Durante este año, he aprendido a conocer un poco más a mi sombra, a darle espacio y cabida para que me hable. Poder integrarla un poco más, porque en el fondo, también es parte de mí, de lo que soy, de los pensamientos y emociones que tengo. No ha sido una tarea fácil. No ha sido un camino corto el poder reconocerla y darle nombre. #HistéricaDeMierda, esa es.

Quisiera poder decir que mente y emoción son sólo una cosa, y que ya no existe el paradigma tradicional de la separación cuerpo y mente. Sin embargo, sería muy perfecto para ser cierto. En la vida real, los humanos disociamos algunas veces. Dejamos relegado aquello que nos cuesta entender, que no podemos soportar, que es doloroso o que no es tolerable para el Yo y punto. En numerosas ocasiones, nuestros impulsos, nuestras emociones más profundas, animalescas e intensas quieren y necesitan ciertas cosas, y nuestra mente y racionalidad pareciera correr por un carril distinto, sin poder ofrecerle respuestas a esas demandas pulsionales.

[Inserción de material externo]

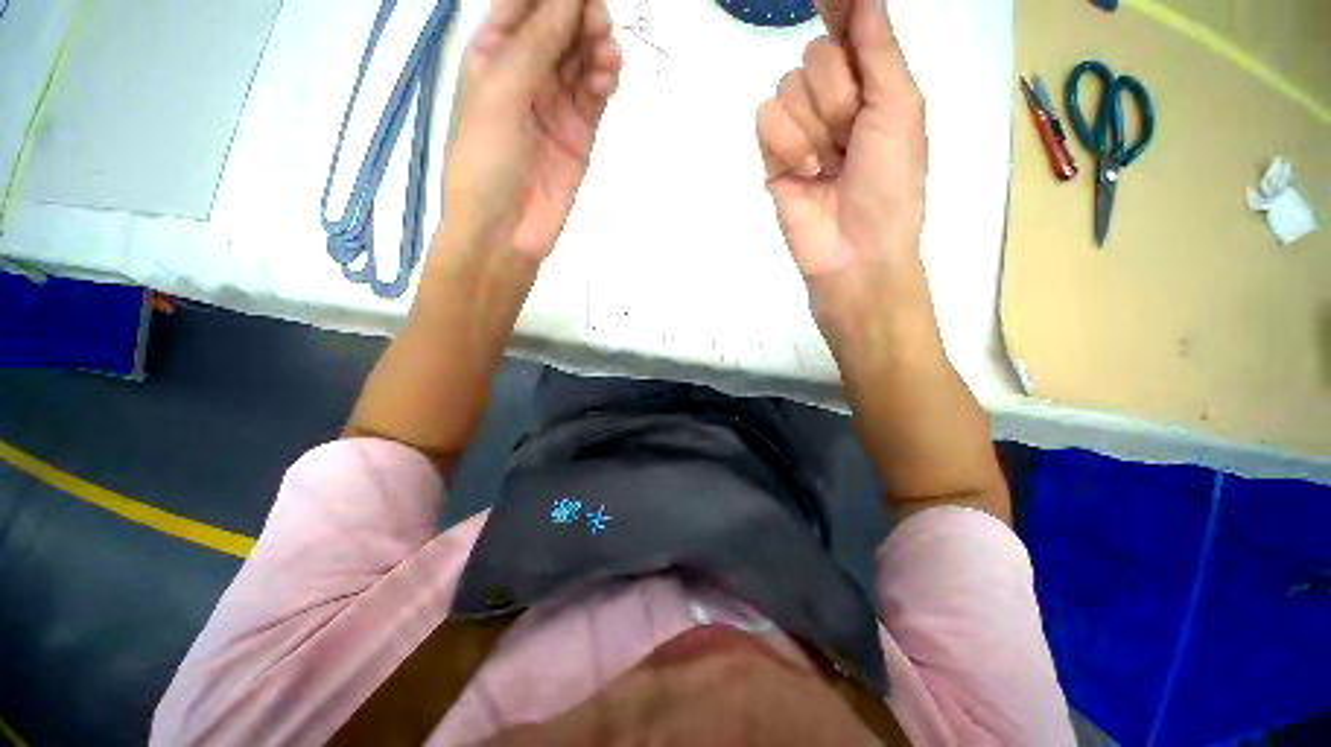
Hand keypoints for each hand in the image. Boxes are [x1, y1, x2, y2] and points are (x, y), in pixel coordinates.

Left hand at [440, 0, 620, 260]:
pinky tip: (608, 78)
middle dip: (580, 16)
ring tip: (606, 54)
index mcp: (493, 54)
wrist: (505, 231)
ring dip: (597, 48)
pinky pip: (595, 95)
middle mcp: (526, 73)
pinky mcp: (579, 133)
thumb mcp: (501, 94)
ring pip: (582, 59)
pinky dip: (605, 80)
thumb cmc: (486, 162)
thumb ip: (536, 44)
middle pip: (559, 27)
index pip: (523, 5)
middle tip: (598, 21)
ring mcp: (555, 104)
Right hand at [757, 0, 925, 279]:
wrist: (855, 248)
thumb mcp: (900, 109)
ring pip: (787, 87)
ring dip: (814, 127)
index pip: (848, 29)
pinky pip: (766, 119)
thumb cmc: (890, 183)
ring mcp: (799, 130)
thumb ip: (878, 49)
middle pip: (814, 56)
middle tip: (851, 139)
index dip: (839, 8)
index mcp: (870, 85)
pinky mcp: (772, 157)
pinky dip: (787, 144)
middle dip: (837, 96)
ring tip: (829, 164)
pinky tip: (805, 172)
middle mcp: (831, 101)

En el último tiempo, de verdad que he intentado que la sombra vea un poco más la luz, pero la racionalidad me gana. Analizo variables, mido factores, controlo las cosas. Quizás, como un modo de creer que eso me garantizará algún tipo de seguridad, o que le entregará una porción mayor de  confiabilidad a lo que hago. De no arrepentirme. Para no sufrir.

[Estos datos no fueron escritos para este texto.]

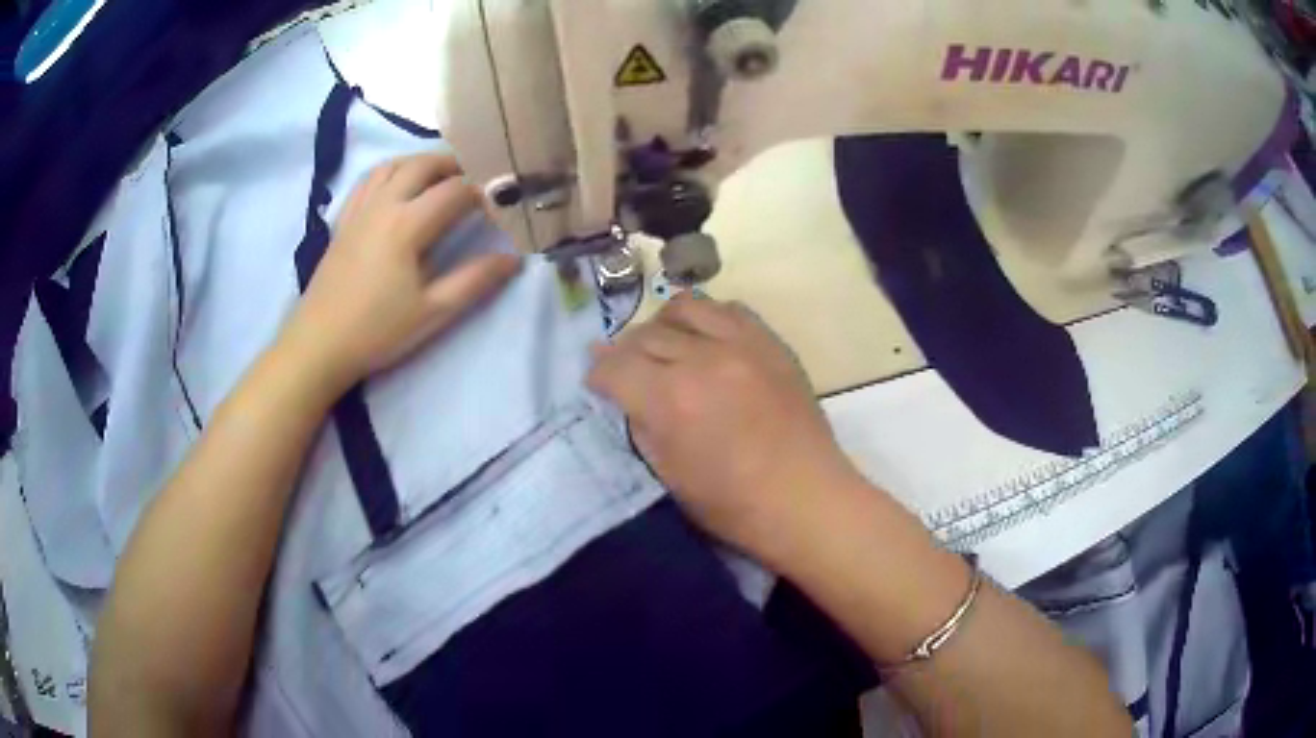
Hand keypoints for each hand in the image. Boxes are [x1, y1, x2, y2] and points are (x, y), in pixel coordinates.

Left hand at [280, 153, 520, 390]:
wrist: (318, 345)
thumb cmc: (377, 331)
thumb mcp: (432, 312)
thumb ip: (474, 281)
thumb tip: (513, 259)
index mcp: (407, 225)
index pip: (454, 191)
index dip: (483, 191)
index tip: (500, 203)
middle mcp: (383, 206)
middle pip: (422, 164)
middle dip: (453, 164)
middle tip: (474, 178)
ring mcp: (359, 211)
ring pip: (392, 165)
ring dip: (420, 162)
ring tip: (439, 176)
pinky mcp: (343, 222)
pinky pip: (367, 181)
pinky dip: (389, 173)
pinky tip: (396, 187)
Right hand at [587, 294, 861, 561]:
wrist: (806, 498)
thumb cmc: (734, 504)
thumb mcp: (669, 475)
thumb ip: (642, 425)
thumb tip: (626, 395)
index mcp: (671, 399)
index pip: (615, 366)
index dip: (598, 375)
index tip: (597, 385)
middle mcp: (702, 359)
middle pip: (645, 335)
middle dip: (625, 353)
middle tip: (627, 372)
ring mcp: (741, 344)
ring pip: (685, 307)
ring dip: (663, 325)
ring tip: (665, 348)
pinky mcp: (770, 342)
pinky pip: (729, 309)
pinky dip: (707, 318)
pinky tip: (707, 341)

Y sin embargo... ¿puede realmente darme algún tipo de certeza? Obviamente no, y aún así, ese es el cuento que me he querido contar. Mis sueños y mi inconsciente han pasado a tener la forma de una #HistéricaDeMierda, una mujer un poco loca, bipolar y ambivalente, y sólo porque he querido silenciar aquello que de verdad deseo. A veces estaría bueno sólo dejarse llevar y ya está. ¿Qué es lo peor que podría pasar? ¿A qué le tenemos miedo?

Sólo siento al final de todo, que cuando los escenarios estén un poco más despejados, ya no tendré tanto que controlar, y talvez ahí, la histérica pueda ser más Yo y viceversa.